Ora, bem sabe o mundo que o Brasil está vivendo um delicado momento de sua história política com o povo em massa nas ruas fazendo passeatas e manifestações contra um série de reivindicações justas por melhorias de vida em diversos setores da sociedade: transporte, segurança, saúde, educação, entre outras. Prioridades fundamentais. A par disso, o governo está sendo responsabilizado por não resolver os problemas gritantes da corrupção política, notadamente por não ter ainda levado à prisão políticos que participaram do chamado esquema do “Mensalão” - um esquema que foi ardilosamente arquitetado entre membros do alto escalão do governo federal durante os mandatos de Lula, políticos e im presas privadas e bancos cm o a finalidade de roubar dinheiro publico através de suborno e outros meios desonestos. Além disso, há outras falcatruas cometidas no atual governo puseram mais combustível envolvendo a classe política pelo menos durante os dez últimos anos em que o Partido dos Trabalhadores (PT) está no poder. Todos estes fatos negativos prepararam o terreno para este estado de indignação e de descontentamento pelo cinismo deslavado de representantes do povo.

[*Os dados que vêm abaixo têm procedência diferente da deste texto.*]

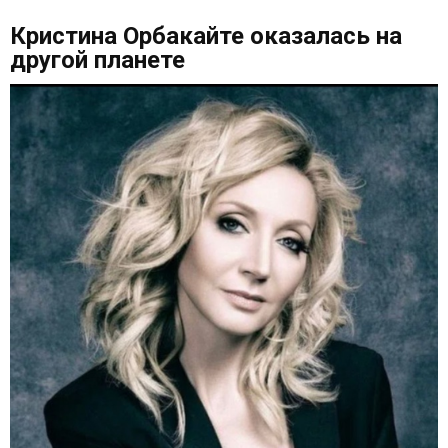
Кристина Орбакайте оказалась на
другой планете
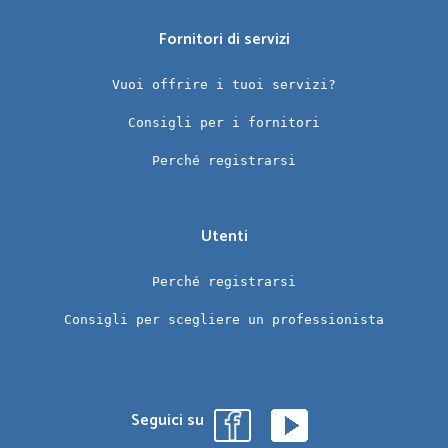
Fornitori di servizi
Vuoi offrire i tuoi servizi?
Consigli per i fornitori
Perché registrarsi
Utenti
Perché registrarsi
Consigli per scegliere un professionista
Seguici su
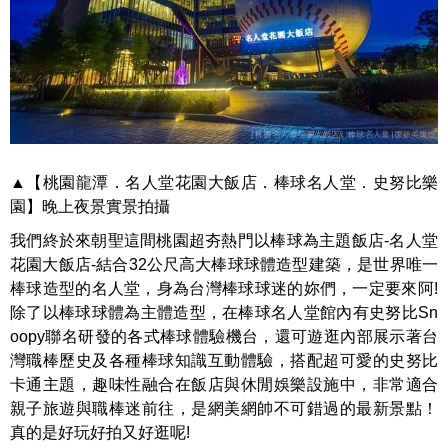
▲【桃園龍潭．名人堂花園大飯店．棒球名人堂．史努比樂
園】晚上夜景實景拍攝
我們終於來朝聖這間桃園超夯熱門以棒球為主題飯店-名人堂
花園大飯店-結合32公尺高大棒球球體造型建築，是世界唯一
棒球造型的名人堂，身為台灣棒球球迷的妳們，一定要來阿!
除了以棒球球體為主體造型，在棒球名人堂館內有史努比Sn
oopy聯名研發的各式棒球體驗機台，還可遊逛內部展示著台
灣職棒歷史及各種棒球知識互動體驗，搭配超可愛的史努比
卡通主題，趣味性融合在飯店與休閒娛樂設施中，非常適合
親子旅遊與職棒迷前往，是網美網帥不可錯過的最新景點！
真的是好玩好拍又好逛呢!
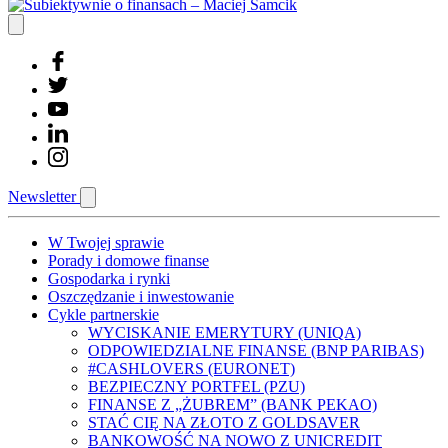
Newsletter
W Twojej sprawie
Porady i domowe finanse
Gospodarka i rynki
Oszczędzanie i inwestowanie
Cykle partnerskie
WYCISKANIE EMERYTURY (UNIQA)
ODPOWIEDZIALNE FINANSE (BNP PARIBAS)
#CASHLOVERS (EURONET)
BEZPIECZNY PORTFEL (PZU)
FINANSE Z „ŻUBREM” (BANK PEKAO)
STAĆ CIĘ NA ZŁOTO Z GOLDSAVER
BANKOWOŚĆ NA NOWO Z UNICREDIT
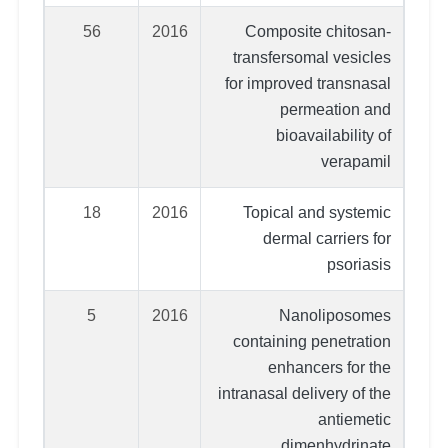
56
2016
Composite chitosan-
transfersomal vesicles
for improved transnasal
permeation and
bioavailability of
verapamil
18
2016
Topical and systemic
dermal carriers for
psoriasis
5
2016
Nanoliposomes
containing penetration
enhancers for the
intranasal delivery of the
antiemetic
dimenhydrinate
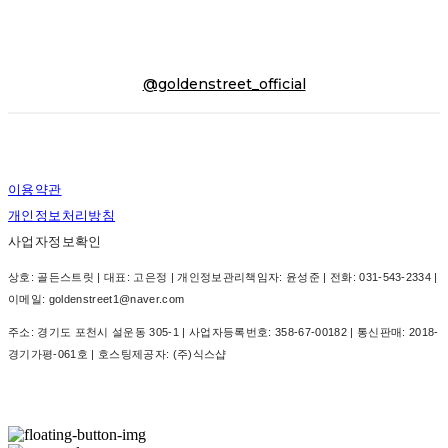
@goldenstreet_official
이용약관
개인정보처리방침
사업자정보확인
상호: 골든스트릿 | 대표: 고은정 | 개인정보관리책임자: 윤성준 | 전화: 031-543-2334 |
이메일: goldenstreet1@naver.com
주소: 경기도 포천시 설운동 305-1 | 사업자등록번호:
358-67-00182
| 통신판매:
2018-
경기가평-061호
| 호스팅제공자: (주)식스샵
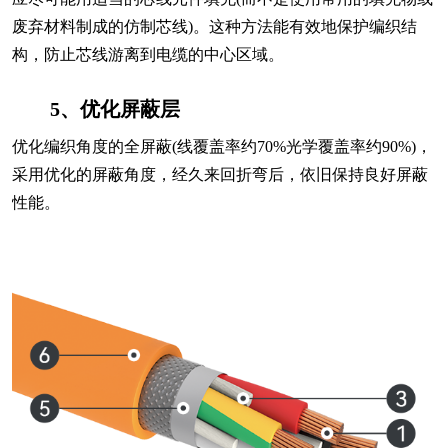
废弃材料制成的仿制芯线)。这种方法能有效地保护编织结
构，防止芯线游离到电缆的中心区域。
5、优化屏蔽层
优化编织角度的全屏蔽(线覆盖率约70%光学覆盖率约90%)，
采用优化的屏蔽角度，经久来回折弯后，依旧保持良好屏蔽
性能。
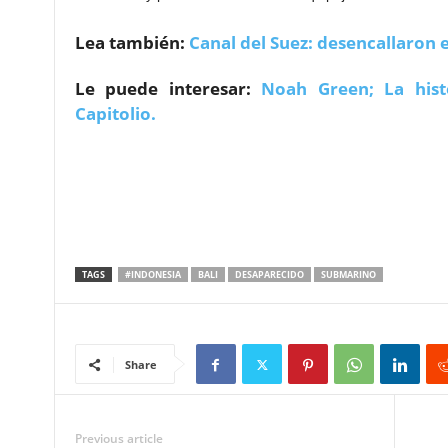
Lea también:
Canal del Suez: desencallaron e
Le puede interesar:
Noah Green; La hist
Capitolio.
TAGS
#INDONESIA
BALI
DESAPARECIDO
SUBMARINO
Share
Previous article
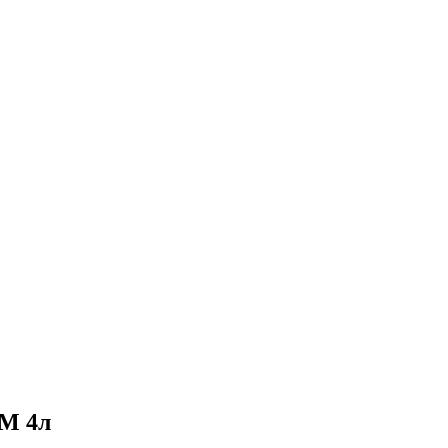
SM 4л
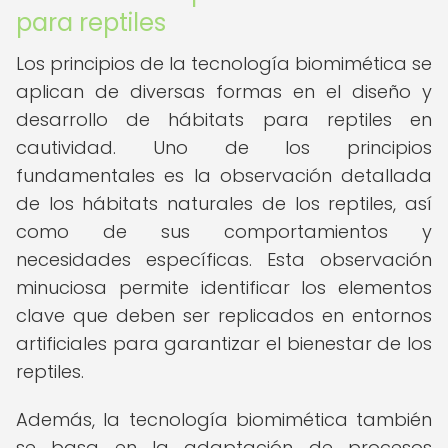
para reptiles
Los principios de la tecnología biomimética se
aplican de diversas formas en el diseño y
desarrollo de hábitats para reptiles en
cautividad. Uno de los principios
fundamentales es la observación detallada
de los hábitats naturales de los reptiles, así
como de sus comportamientos y
necesidades específicas. Esta observación
minuciosa permite identificar los elementos
clave que deben ser replicados en entornos
artificiales para garantizar el bienestar de los
reptiles.
Además, la tecnología biomimética también
se basa en la adaptación de procesos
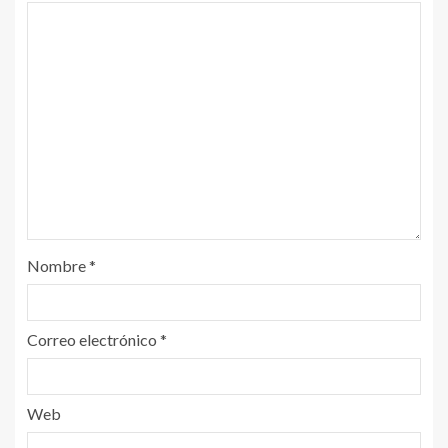
Nombre
*
Correo electrónico
*
Web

No bairro da Tijuca, a repressão da Polícia Militar do Rio de Janeiro não respeitou os moradores de apartamentos que sofreram com os jatos de gás lacrimogêneo e bombas ensurdecedoras lançados por policiais, de forma indiscriminada, contra supostos arruaceiros formados de jovens manifestantes que, acuados pelos soldados, correram pelas ruas circunvizinhas.

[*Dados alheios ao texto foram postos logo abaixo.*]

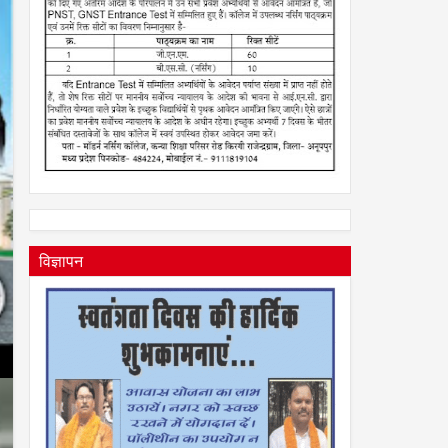
विज्ञापन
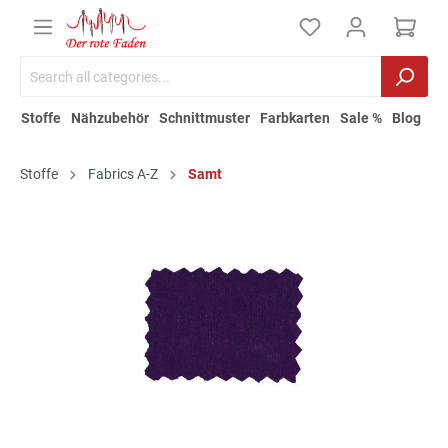
Stoffe
Nähzubehör
Schnittmuster
Farbkarten
Sale %
Blog
Stoffe
Fabrics A-Z
Samt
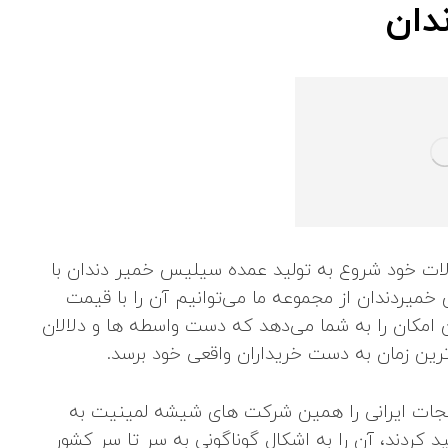
دان
ت خود شروع به تولید عمده سیلیس خمیر دندان با
خمیردندان از مجموعه ما می‌توانیم آن را با قیمت
امکان را به شما می‌دهد که دست واسطه ‌ها و دلالان
ترین زمان به دست خریداران واقعی خود برسد.
جات ایرانی را همین شرکت های
شیشه لمینیت
به
 کردند، آن را به اشکال گوناگونی به سر تا سر کشور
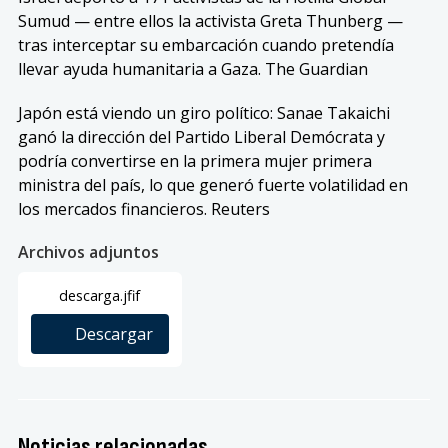
Sumud — entre ellos la activista Greta Thunberg —
tras interceptar su embarcación cuando pretendía
llevar ayuda humanitaria a Gaza. The Guardian
Japón está viendo un giro político: Sanae Takaichi
ganó la dirección del Partido Liberal Demócrata y
podría convertirse en la primera mujer primera
ministra del país, lo que generó fuerte volatilidad en
los mercados financieros. Reuters
Archivos adjuntos
descarga.jfif
Descargar
Noticias relacionadas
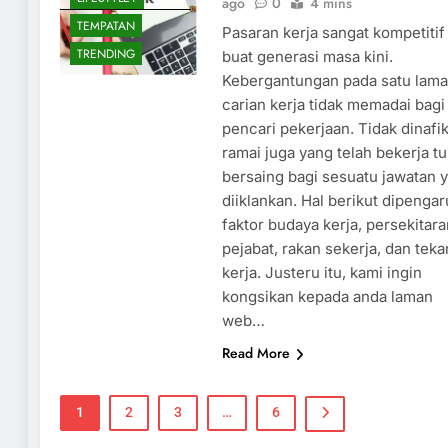
ago
0
4 mins
TEMPATAN
Pasaran kerja sangat kompetitif
TRENDING
buat generasi masa kini.
Kebergantungan pada satu lama
carian kerja tidak memadai bagi
pencari pekerjaan. Tidak dinafi
ramai juga yang telah bekerja tu
bersaing bagi sesuatu jawatan 
diiklankan. Hal berikut dipengar
faktor budaya kerja, persekitara
pejabat, rakan sekerja, dan tek
kerja. Justeru itu, kami ingin
kongsikan kepada anda laman
web…
Read More
1
2
3
…
6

Ocorre que o gás lacrimogêneo, espalhando-se por toda a parte entre prédios residenciais da Tijuca, causaram mal-estar na saúde de moradores de todas as faixas etárias, sobretudos de pessoas idosas doentes.

Este lastimável fato deixou em pânico todos esses moradores, até mesmo os que vivem nos andares mais altos, todos afetados em seus olhos e nas suas fossas nasais pela inalação daqueles gases. Além disso, um grande cheiro de pólvora também agravou a situação de moradores nas vizinhanças do Maracanã.

O governador é, sim, responsável por esta invasão indireta no recinto de muitos lares afetados pela selvageria da polícia militar que n ao respeitou o direito de paz e tranquilidade e segurança dos moradores circunvizinhos ao estádio do Maracanã.

Os direitos do cidadão brasileiro foram profundamente lesados pela ação policial, tanto no que diz respeito aos danos à saúde e sossego dos moradores quanto por uma espécie de invasão da propriedade privada, vítima da poluição dos gases expelidos pela polícia.

O governo do Sr. Sérgio Cabral, mais uma vez, dá provas de que é regido pela força bruta e pelo desrespeito aos direitos inalienáveis da segurança e integridade física das pessoas, profundamente violados durante o jogo no Maracanã.

Quero expressar nesta coluna meu profundo protesto contra esta forma de “vandalismo” perpetrado pela própria polícia contra os moradores da Tijuca, bairro da Zona Norte do Rio de Janeiro.

O governador dá mais segurança ao futebol e aos que foram assistir ao Campeonato das Confederações do que ao povo que não tem 6.600 policiais  para defendê-lo contra a escalada de violência no Rio de Janeiro. É uma vexame para os cariocas! É compreensível que um político dê toda a sua atenção a um esporte atraente e querido do povo mas que tem seu lado negativo, um fermento forte para a alienação dos indivíduos.

Nota do Colunista: Retificamos, com mais precisão,  o contingente de militares  que  defendiam  o Estádio  do Maracanã.